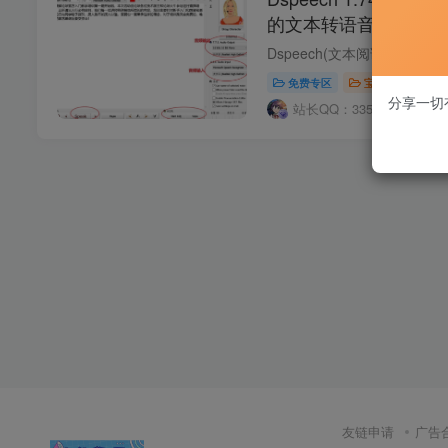
的文本转语音工具
免费专区
宝藏软件
分享一切
站长QQ：335006980
3
友链申请
广告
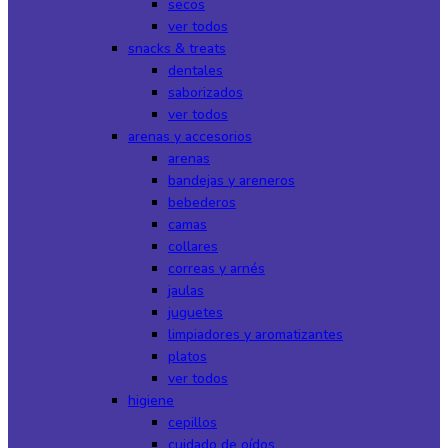
secos
ver todos
snacks & treats
dentales
saborizados
ver todos
arenas y accesorios
arenas
bandejas y areneros
bebederos
camas
collares
correas y arnés
jaulas
juguetes
limpiadores y aromatizantes
platos
ver todos
higiene
cepillos
cuidado de oídos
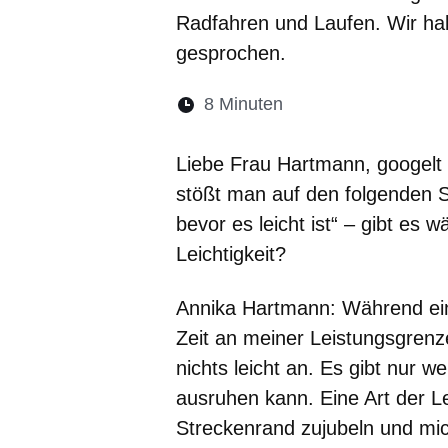
Radfahren und Laufen. Wir hab
gesprochen.
Lesedauer:
8 Minuten
Öffnet sich in eine
Öffnet sich in 
Öffnet sic
Öffnet
Ö
Liebe Frau Hartmann, googelt
stößt man auf den folgenden S
bevor es leicht ist“ – gibt es 
Leichtigkeit?
Annika Hartmann:
Während ein
Zeit an meiner Leistungsgrenze
nichts leicht an. Es gibt nur 
ausruhen kann. Eine Art der L
Streckenrand zujubeln und mi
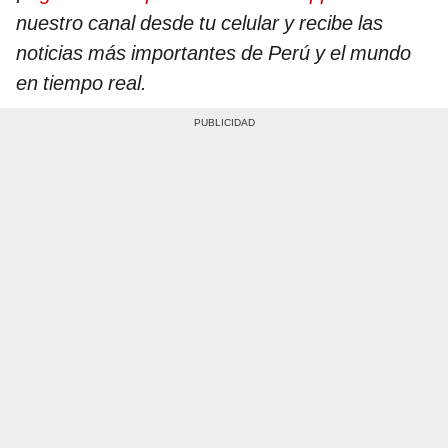
nuestro canal desde tu celular y recibe las
noticias más importantes de Perú y el mundo
en tiempo real.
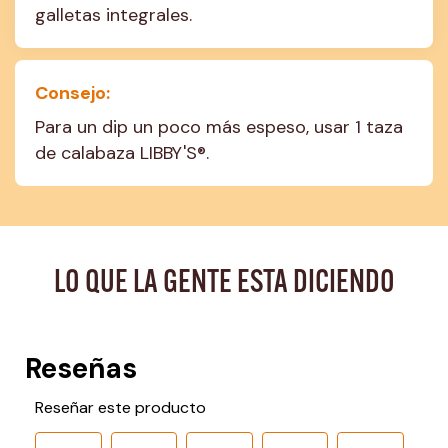
galletas integrales.
Consejo:
Para un dip un poco más espeso, usar 1 taza 
de calabaza LIBBY'S®.
LO QUE LA GENTE ESTA DICIENDO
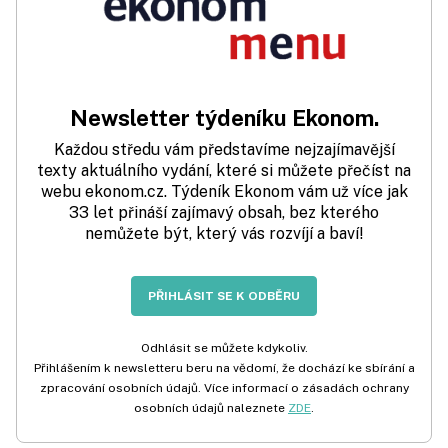
Newsletter týdeníku Ekonom.
Každou středu vám představíme nejzajímavější
texty aktuálního vydání, které si můžete přečíst na
webu ekonom.cz. Týdeník Ekonom vám už více jak
33 let přináší zajímavý obsah, bez kterého
nemůžete být, který vás rozvíjí a baví!
PŘIHLÁSIT SE K ODBĚRU
Odhlásit se můžete kdykoliv.
Přihlášením k newsletteru beru na vědomí, že dochází ke sbírání a
zpracování osobních údajů. Více informací o zásadách ochrany
osobních údajů naleznete
ZDE
.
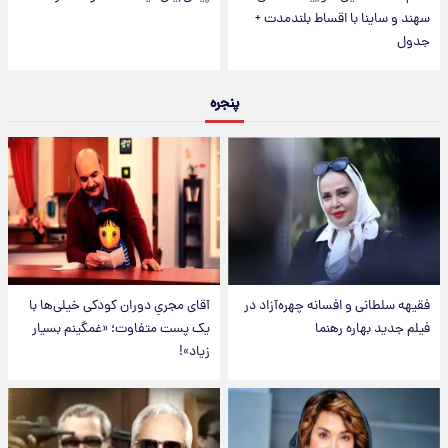
سهند و ساینا با اقساط بلندمدت +
جدول
پنجره
فقیهه سلطانی و افسانه چهره‌آزاد در
آقای مجریِ دوران کودکی خیلی‌ها با
فیلم جدید بهاره رهنما
یک پست متفاوت؛ «غمگینم بسیار
زیاد»!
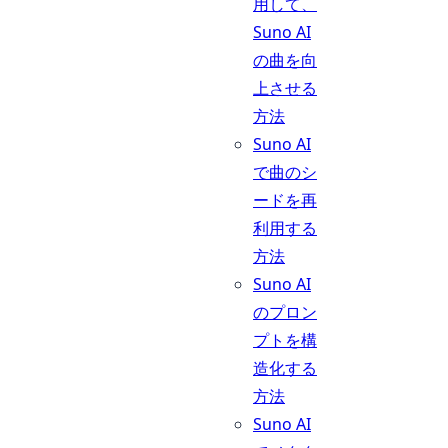
用して、
Suno AI
の曲を向
上させる
方法
Suno AI
で曲のシ
ードを再
利用する
方法
Suno AI
のプロン
プトを構
造化する
方法
Suno AI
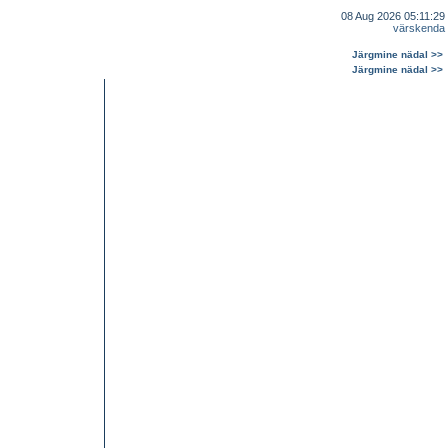
08 Aug 2026 05:11:29
värskenda
Järgmine nädal >>
Järgmine nädal >>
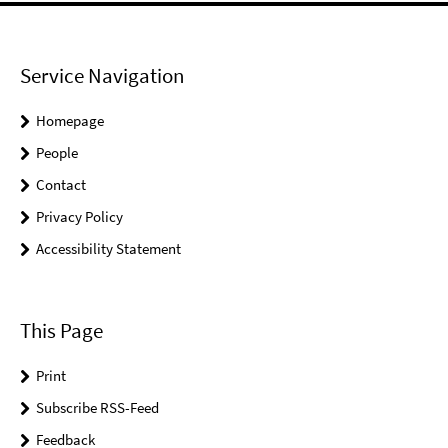
Service Navigation
Homepage
People
Contact
Privacy Policy
Accessibility Statement
This Page
Print
Subscribe RSS-Feed
Feedback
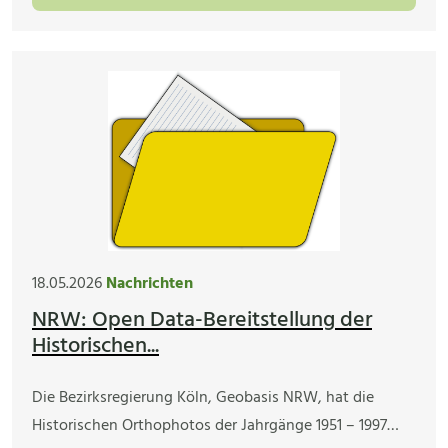
18.05.2026
Nachrichten
NRW: Open Data-Bereitstellung der
Historischen...
Die Bezirksregierung Köln, Geobasis NRW, hat die
Historischen Orthophotos der Jahrgänge 1951 – 1997…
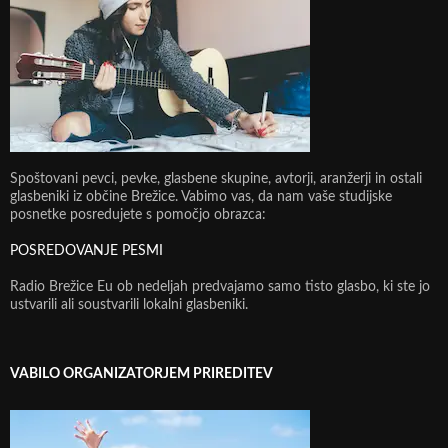
Spoštovani pevci, pevke, glasbene skupine, avtorji, aranžerji in ostali
glasbeniki iz občine Brežice. Vabimo vas, da nam vaše studijske
posnetke posredujete s pomočjo obrazca:
POSREDOVANJE PESMI
Radio Brežice Eu ob nedeljah predvajamo samo tisto glasbo, ki ste jo
ustvarili ali soustvarili lokalni glasbeniki.
VABILO ORGANIZATORJEM PRIREDITEV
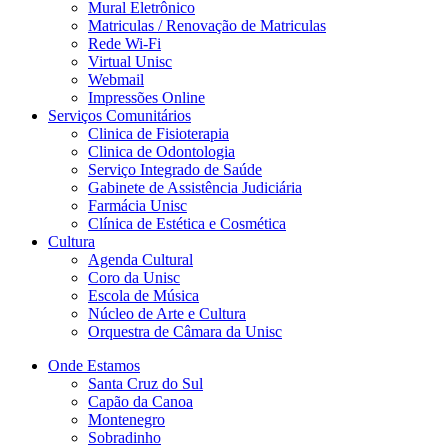
Mural Eletrônico
Matriculas / Renovação de Matriculas
Rede Wi-Fi
Virtual Unisc
Webmail
Impressões Online
Serviços Comunitários
Clinica de Fisioterapia
Clinica de Odontologia
Serviço Integrado de Saúde
Gabinete de Assistência Judiciária
Farmácia Unisc
Clínica de Estética e Cosmética
Cultura
Agenda Cultural
Coro da Unisc
Escola de Música
Núcleo de Arte e Cultura
Orquestra de Câmara da Unisc
Onde Estamos
Santa Cruz do Sul
Capão da Canoa
Montenegro
Sobradinho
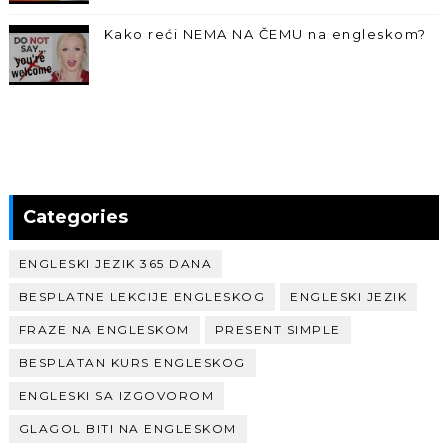
Kako reći NEMA NA ČEMU na engleskom?
Categories
ENGLESKI JEZIK 365 DANA
BESPLATNE LEKCIJE ENGLESKOG
ENGLESKI JEZIK
FRAZE NA ENGLESKOM
PRESENT SIMPLE
BESPLATAN KURS ENGLESKOG
ENGLESKI SA IZGOVOROM
GLAGOL BITI NA ENGLESKOM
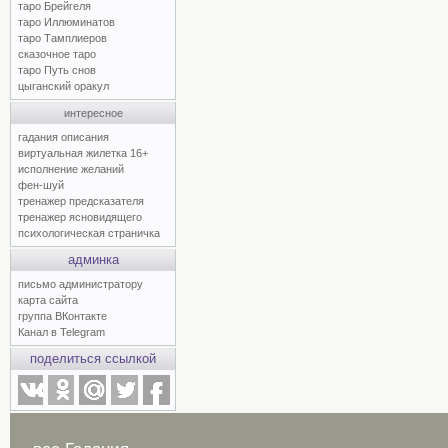
таро Брейгеля
таро Иллюминатов
таро Тамплиеров
сказочное таро
таро Путь снов
цыганский оракул
интересное
гадания описания
виртуальная жилетка 16+
исполнение желаний
фен-шуй
тренажер предсказателя
тренажер ясновидящего
психологическая страничка
админка
письмо администратору
карта сайта
группа ВКонтакте
Канал в Telegram
поделиться ссылкой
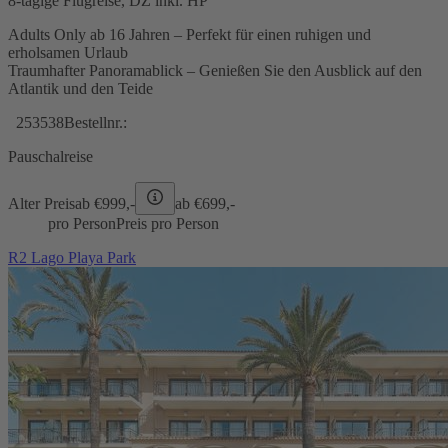
8-tägige Flugreise, DZ inkl. HP
Adults Only ab 16 Jahren – Perfekt für einen ruhigen und
erholsamen Urlaub
Traumhafter Panoramablick – Genießen Sie den Ausblick auf den
Atlantik und den Teide
253538
Bestellnr.:
Pauschalreise
Alter Preis
ab €
999,-
ab €
699,-
pro Person
Preis pro Person
R2 Lago Playa Park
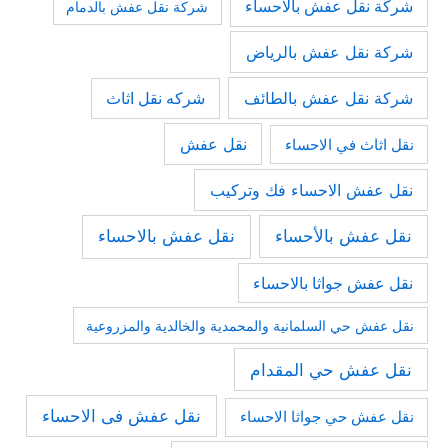
شركة نقل عفش بالاحساء
شركة نقل عفش بالدمام
شركة نقل عفش بالرياض
شركة نقل عفش بالطائف
شركه نقل اثاث
نقل عفش
نقل اثاث في الاحساء
نقل عفش الاحساء فك وتركيب
نقل عفش بالأحساء
نقل عفش بالاحساء
نقل عفش جواثا بالاحساء
نقل عفش حي السلمانية والمحمدية والخالدية والمزروعية
نقل عفش حي المقدام
نقل عفش فى الاحساء
نقل عفش حي جواثا الاحساء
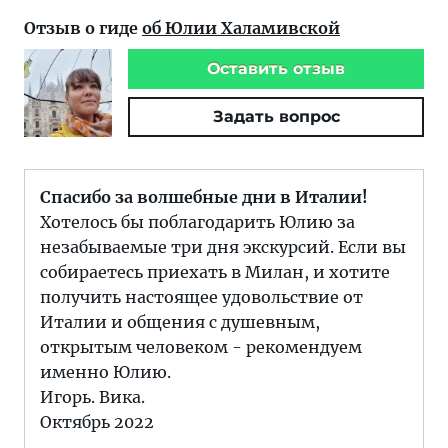
Отзыв о гиде
об Юлии Халамивской
Оставить отзыв
Задать вопрос
Спасибо за волшебные дни в Италии!
Хотелось бы поблагодарить Юлию за
незабываемые три дня экскурсий. Если вы
собираетесь приехать в Милан, и хотите
получить настоящее удовольствие от
Италии и общения с душевным,
открытым человеком - рекомендуем
именно Юлию.
Игорь. Вика.
Октябрь 2022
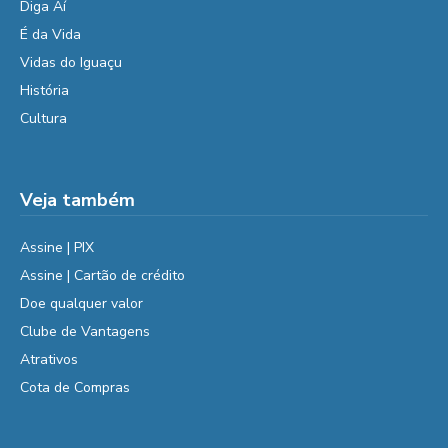
Diga Aí
É da Vida
Vidas do Iguaçu
História
Cultura
Veja também
Assine | PIX
Assine | Cartão de crédito
Doe qualquer valor
Clube de Vantagens
Atrativos
Cota de Compras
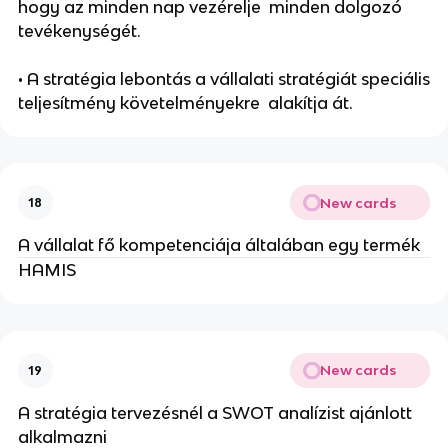
hogy az minden nap vezérelje minden dolgozó
tevékenységét.
• A stratégia lebontás a vállalati stratégiát speciális
teljesítmény követelményekre alakítja át.
New cards
18
A vállalat fő kompetenciája általában egy termék
HAMIS
New cards
19
A stratégia tervezésnél a SWOT analízist ajánlott
alkalmazni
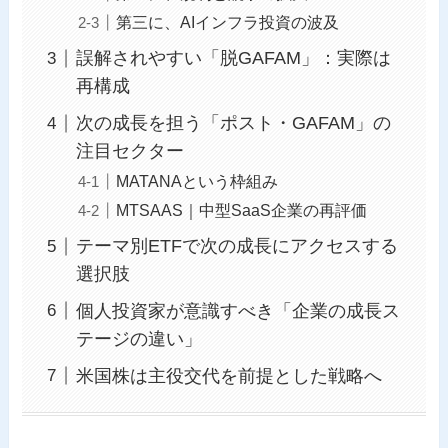
第三に、AIインフラ投資の波及
誤解されやすい「脱GAFAM」：実際は
再構成
次の成長を担う「ポスト・GAFAM」の
注目セクター
MATANAという枠組み
MTSAAS｜中型SaaS企業の再評価
テーマ別ETFで次の成長にアクセスする
選択肢
個人投資家が意識すべき「企業の成長ス
テージの違い」
米国株は主役交代を前提とした戦略へ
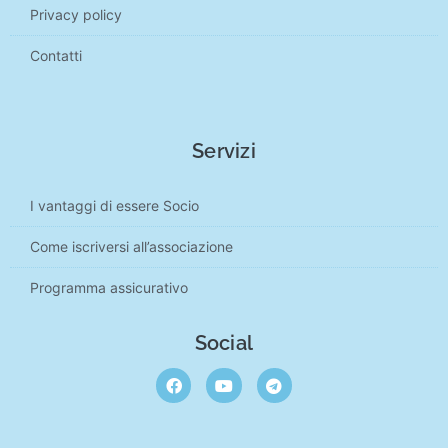
Privacy policy
Contatti
Servizi
I vantaggi di essere Socio
Come iscriversi all’associazione
Programma assicurativo
Social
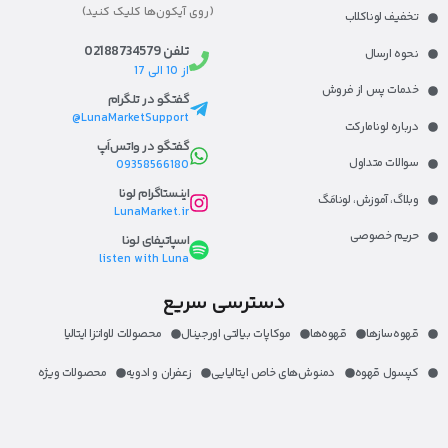
(روی آیکون‌ها کلیک کنید)
تخفیف لوناکلاب
تلفن 02188734579
نحوه ارسال
از 10 الی 17
خدمات پس از فروش
گفتگو در تلگرام
LunaMarketSupport@
درباره لونامارکت​
گفتگو در واتس‌اَپ
سوالات متداول
09358566180
اینستاگرام لونا
وبلاگ، آموزش، لونا‌مَگ​
LunaMarket.ir
حریم خصوصی
اسپاتیفای لونا
listen with Luna
دسترسی سریع
قهوه‌ساز‌ها
قهوه‌ها
موکاپات بیالتی اورجینال
محصولات لاواتزا ایتالیا
کپسول قهوه
دمنوش‌های خاص ایتالیایی
زعفران و ادویه
محصولات ویژه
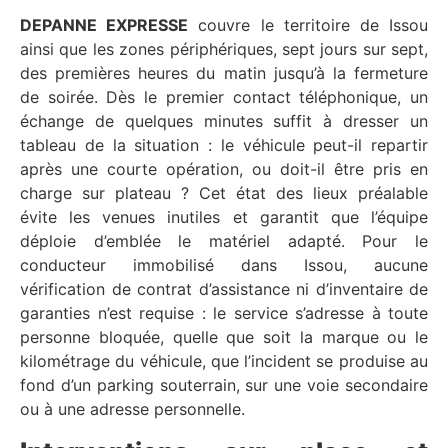
DEPANNE EXPRESSE
couvre le territoire de Issou
ainsi que les zones périphériques, sept jours sur sept,
des premières heures du matin jusqu’à la fermeture
de soirée. Dès le premier contact téléphonique, un
échange de quelques minutes suffit à dresser un
tableau de la situation : le véhicule peut-il repartir
après une courte opération, ou doit-il être pris en
charge sur plateau ? Cet état des lieux préalable
évite les venues inutiles et garantit que l’équipe
déploie d’emblée le matériel adapté. Pour le
conducteur immobilisé dans Issou, aucune
vérification de contrat d’assistance ni d’inventaire de
garanties n’est requise : le service s’adresse à toute
personne bloquée, quelle que soit la marque ou le
kilométrage du véhicule, que l’incident se produise au
fond d’un parking souterrain, sur une voie secondaire
ou à une adresse personnelle.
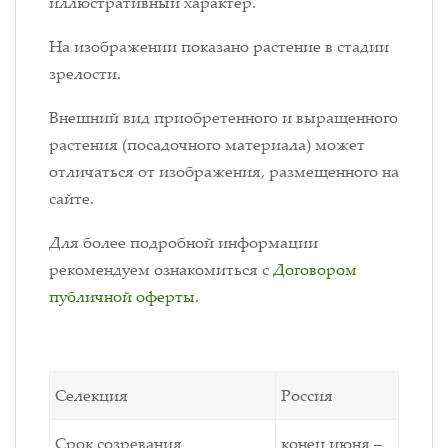
иллюстративный характер.
На изображении показано растение в стадии
зрелости.
Внешний вид приобретенного и выращенного
растения (посадочного материала) может
отличаться от изображения, размещенного на
сайте.
Для более подробной информации
рекомендуем ознакомиться с
Договором
публичной оферты
.
Селекция
Россия
Срок созревания
конец июня –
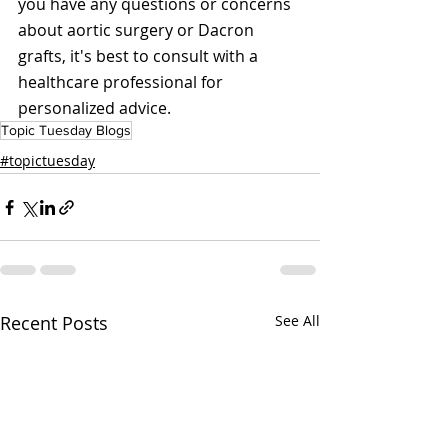
you have any questions or concerns 
about aortic surgery or Dacron 
grafts, it's best to consult with a 
healthcare professional for 
personalized advice.
Topic Tuesday Blogs
#topictuesday
Recent Posts
See All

● Directions
For this exercise, set down the lines in the entries above from the one with "第三に、AIインフラ投資の波及" through the one with "Come iscriversi all’associazione" exactly as written, without any pictures.

● Response
第三に、AIインフラ投資の波及
誤解されやすい「脱GAFAM」：実際は
再構成
次の成長を担う「ポスト・GAFAM」の
注目セクター
MATANAという枠組み
MTSAAS｜中型SaaS企業の再評価
テーマ別ETFで次の成長にアクセスする
選択肢
個人投資家が意識すべき「企業の成長ス
テージの違い」
米国株は主役交代を前提とした戦略へ
Privacy policy
Contatti
Servizi
I vantaggi di essere Socio
Come iscriversi all’associazione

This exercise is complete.